> _AIM OF THE EXERCISE_:
Summarize the excerpt below on stock price swings in three sentences.

> _TEXT SEGMENT_:

----

Using the same measure as above, incidence of > 5% moves up or down in 17 days, we find:

 

MRK – 40.36%

 

 

 

PFE – somewhat less at 34.20%

 

But how about a stock that gets less media attention than either MRK or PFE, then:

 

LLY – 26.45%.

 

 

That might be the one.

 

Or, if one does choose MRK, or PFE, for reasons fundamental or technical or other, they should be prepared for quicker and more meaningful adjustments, e.g. turning a calendar into a double calendar.

 

Option Wizard® Simplified Options Strategy (SOS) Backtester shows one other important thing, especially for those who like to dig in their heels and “take the heat.”  Prices that move outside of 5% or 7% or 10% bands “x” days ago, are often breaking out, either to the upside or downside.  Pays to exit at breakeven, or adjust, and play again another day, and protect one’s options principal.  Bodies in motion tend to stay in motion.  Bodies at rest tend to stay at rest.

 

Caveat emptor.

 

One other aspect bears mention:  time.  That ol’ debbil.

----

> _COLLECTED DATA_:
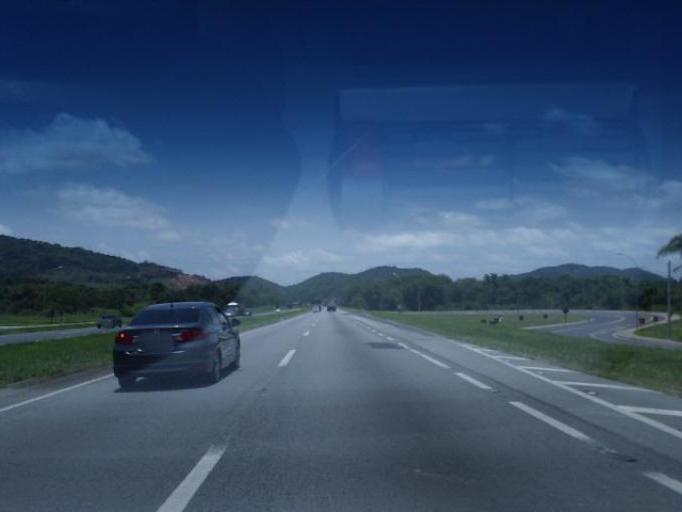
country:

----

> _RESULT BELOW_:
Measured by how often the stock moved more than 5% up or down within 17 days, MRK did so 40.36% of the time, PFE 34.20%, and LLY, a stock with less media attention, 26.45%, which suggests LLY might be the one. Anyone who picks MRK or PFE should be prepared for quicker and more meaningful adjustments, such as turning a calendar into a double calendar. The Option Wizard® Simplified Options Strategy (SOS) Backtester shows that prices moving outside 5%, 7%, or 10% bands are often breaking out, so it pays to exit at breakeven or adjust and protect one's options principal.